▶ Problem description
Could you write out the data again, swapping every "вариатор" for "автомат", leaving everything else as it is and leaving out the pictures?

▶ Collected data
▬▬▬▬▬▬

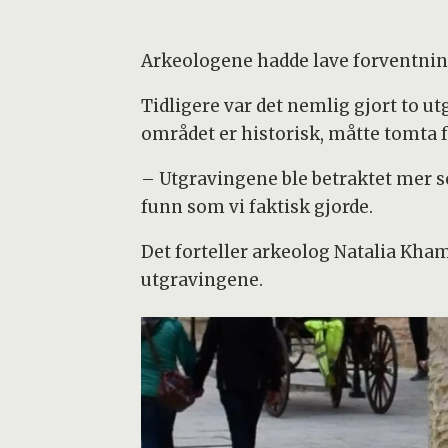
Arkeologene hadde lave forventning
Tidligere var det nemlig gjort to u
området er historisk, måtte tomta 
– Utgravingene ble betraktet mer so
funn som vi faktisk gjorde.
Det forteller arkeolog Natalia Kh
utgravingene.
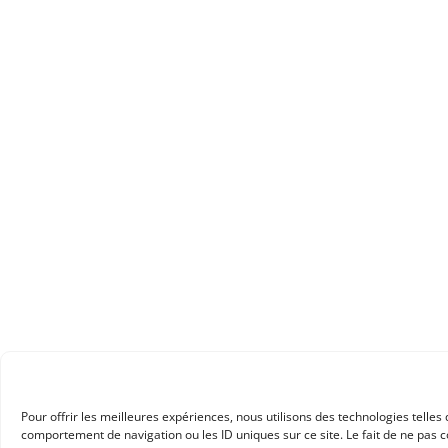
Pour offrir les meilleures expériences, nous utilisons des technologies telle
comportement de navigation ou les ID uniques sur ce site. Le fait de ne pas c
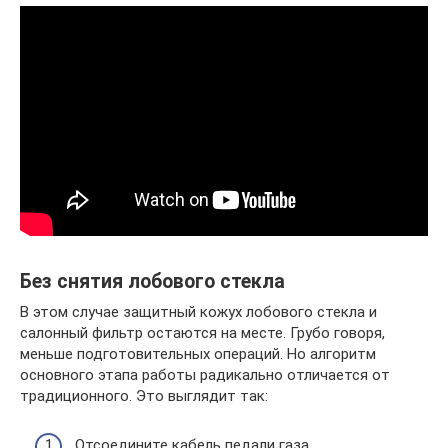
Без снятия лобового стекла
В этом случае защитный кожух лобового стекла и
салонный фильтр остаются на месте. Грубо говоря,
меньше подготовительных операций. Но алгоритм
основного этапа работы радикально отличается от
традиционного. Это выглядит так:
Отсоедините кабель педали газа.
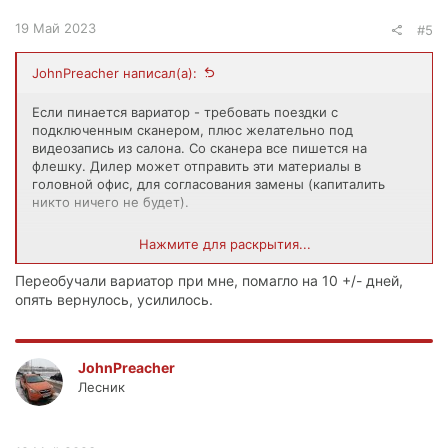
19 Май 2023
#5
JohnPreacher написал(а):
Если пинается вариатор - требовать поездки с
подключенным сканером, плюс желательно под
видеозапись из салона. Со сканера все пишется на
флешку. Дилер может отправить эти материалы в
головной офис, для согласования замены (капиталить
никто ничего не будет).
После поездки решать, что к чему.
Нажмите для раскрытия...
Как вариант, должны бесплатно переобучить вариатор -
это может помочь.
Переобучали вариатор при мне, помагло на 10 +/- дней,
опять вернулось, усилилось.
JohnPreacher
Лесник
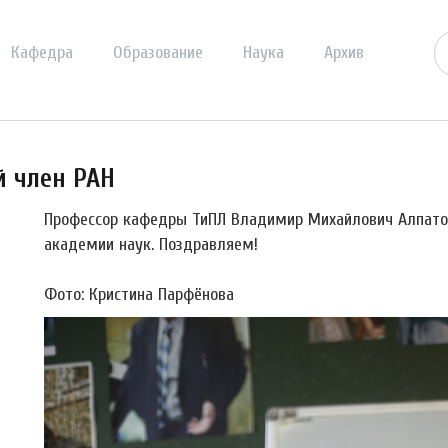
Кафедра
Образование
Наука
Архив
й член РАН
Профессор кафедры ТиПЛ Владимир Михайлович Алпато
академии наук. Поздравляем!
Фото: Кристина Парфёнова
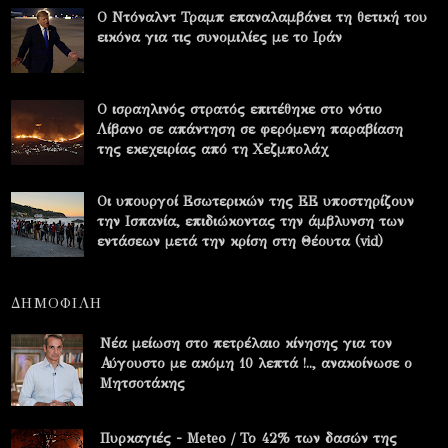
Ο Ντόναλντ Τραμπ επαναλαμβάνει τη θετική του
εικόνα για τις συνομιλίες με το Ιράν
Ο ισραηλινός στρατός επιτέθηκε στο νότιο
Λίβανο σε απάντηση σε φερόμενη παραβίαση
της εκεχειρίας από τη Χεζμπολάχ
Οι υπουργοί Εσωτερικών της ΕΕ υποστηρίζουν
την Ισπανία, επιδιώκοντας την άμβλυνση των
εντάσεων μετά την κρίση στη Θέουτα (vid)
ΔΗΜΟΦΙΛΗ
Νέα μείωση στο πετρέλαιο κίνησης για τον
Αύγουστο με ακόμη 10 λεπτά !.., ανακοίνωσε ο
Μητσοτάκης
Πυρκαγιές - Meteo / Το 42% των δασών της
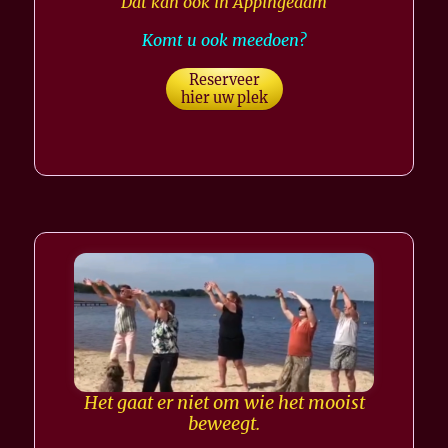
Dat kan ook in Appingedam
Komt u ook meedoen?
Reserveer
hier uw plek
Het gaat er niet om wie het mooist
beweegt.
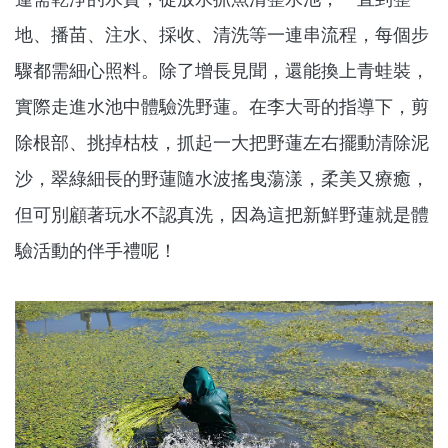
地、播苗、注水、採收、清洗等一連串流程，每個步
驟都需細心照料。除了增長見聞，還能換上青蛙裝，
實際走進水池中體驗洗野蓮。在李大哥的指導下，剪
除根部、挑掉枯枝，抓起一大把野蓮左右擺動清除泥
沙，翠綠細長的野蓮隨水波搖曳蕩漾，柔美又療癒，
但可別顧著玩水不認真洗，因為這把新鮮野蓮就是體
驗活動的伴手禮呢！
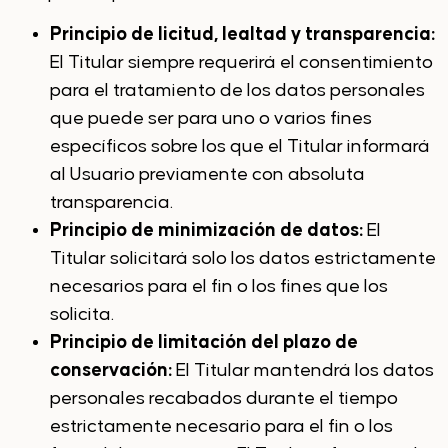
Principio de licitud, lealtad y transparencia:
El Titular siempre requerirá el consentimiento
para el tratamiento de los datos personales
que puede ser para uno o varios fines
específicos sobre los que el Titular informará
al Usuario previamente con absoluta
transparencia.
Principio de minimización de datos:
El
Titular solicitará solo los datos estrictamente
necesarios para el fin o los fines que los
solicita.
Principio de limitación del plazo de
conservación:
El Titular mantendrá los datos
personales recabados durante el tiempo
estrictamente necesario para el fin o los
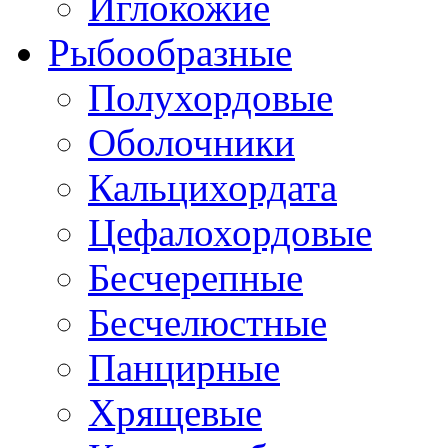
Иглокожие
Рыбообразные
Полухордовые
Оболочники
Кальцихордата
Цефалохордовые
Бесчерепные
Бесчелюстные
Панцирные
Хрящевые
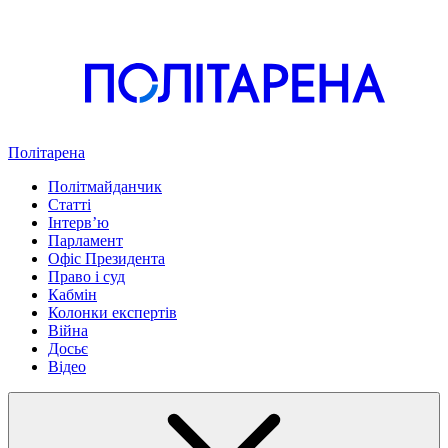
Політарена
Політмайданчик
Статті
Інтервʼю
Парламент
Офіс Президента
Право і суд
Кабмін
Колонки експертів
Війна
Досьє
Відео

▬▬▬▬▬▬

▶ Solution for this task
Arkeologene hadde lave forventning
Tidligere var det nemlig gjort to u
området er historisk, måtte tomta 
– Utgravingene ble betraktet mer so
funn som vi faktisk gjorde.
Det forteller arkeolog Natalia Kh
utgravingene.
Pour offrir les meilleures expériences, nous utilisons des technologies telle
comportement de navigation ou les ID uniques sur ce site. Le fait de ne pas c
Без снятия лобового стекла
В этом случае защитный кожух лобового стекла и
салонный фильтр остаются на месте. Грубо говоря,
меньше подготовительных операций. Но алгоритм
основного этапа работы радикально отличается от
традиционного. Это выглядит так:
Отсоедините кабель педали газа.
19 Май 2023
#5
JohnPreacher написал(а):
Если пинается автомат - требовать поездки с
подключенным сканером, плюс желательно под
видеозапись из салона. Со сканера все пишется на
флешку. Дилер может отправить эти материалы в
головной офис, для согласования замены (капиталить
никто ничего не будет).
После поездки решать, что к чему.
Нажмите для раскрытия...
Как вариант, должны бесплатно переобучить автомат -
это может помочь.
Переобучали автомат при мне, помагло на 10 +/- дней,
опять вернулось, усилилось.
JohnPreacher
Лесник
Кафедра
Образование
Наука
Архив
й член РАН
Профессор кафедры ТиПЛ Владимир Михайлович Алпато
академии наук. Поздравляем!
Фото: Кристина Парфёнова
Ο Ντόναλντ Τραμπ επαναλαμβάνει τη θετική του
εικόνα για τις συνομιλίες με το Ιράν
Ο ισραηλινός στρατός επιτέθηκε στο νότιο
Λίβανο σε απάντηση σε φερόμενη παραβίαση
της εκεχειρίας από τη Χεζμπολάχ
Οι υπουργοί Εσωτερικών της ΕΕ υποστηρίζουν
την Ισπανία, επιδιώκοντας την άμβλυνση των
εντάσεων μετά την κρίση στη Θέουτα (vid)
ΔΗΜΟΦΙΛΗ
Νέα μείωση στο πετρέλαιο κίνησης για τον
Αύγουστο με ακόμη 10 λεπτά !.., ανακοίνωσε ο
Μητσοτάκης
Πυρκαγιές - Meteo / Το 42% των δασών της
Dat kan ook in Appingedam
Komt u ook meedoen?
Reserveer
hier uw plek
Het gaat er niet om wie het mooist
beweegt.
地、播苗、注水、採收、清洗等一連串流程，每個步
驟都需細心照料。除了增長見聞，還能換上青蛙裝，
實際走進水池中體驗洗野蓮。在李大哥的指導下，剪
除根部、挑掉枯枝，抓起一大把野蓮左右擺動清除泥
沙，翠綠細長的野蓮隨水波搖曳蕩漾，柔美又療癒，
但可別顧著玩水不認真洗，因為這把新鮮野蓮就是體
驗活動的伴手禮呢！
Principio de licitud, lealtad y transparencia:
El Titular siempre requerirá el consentimiento
para el tratamiento de los datos personales
que puede ser para uno o varios fines
específicos sobre los que el Titular informará
al Usuario previamente con absoluta
transparencia.
Principio de minimización de datos:
El
Titular solicitará solo los datos estrictamente
necesarios para el fin o los fines que los
solicita.
Principio de limitación del plazo de
conservación:
El Titular mantendrá los datos
personales recabados durante el tiempo
estrictamente necesario para el fin o los
Иглокожие
Рыбообразные
Полухордовые
Оболочники
Кальцихордата
Цефалохордовые
Бесчерепные
Бесчелюстные
Панцирные
Хрящевые
Політарена
Політмайданчик
Статті
Інтервʼю
Парламент
Офіс Президента
Право і суд
Кабмін
Колонки експертів
Війна
Досьє
Відео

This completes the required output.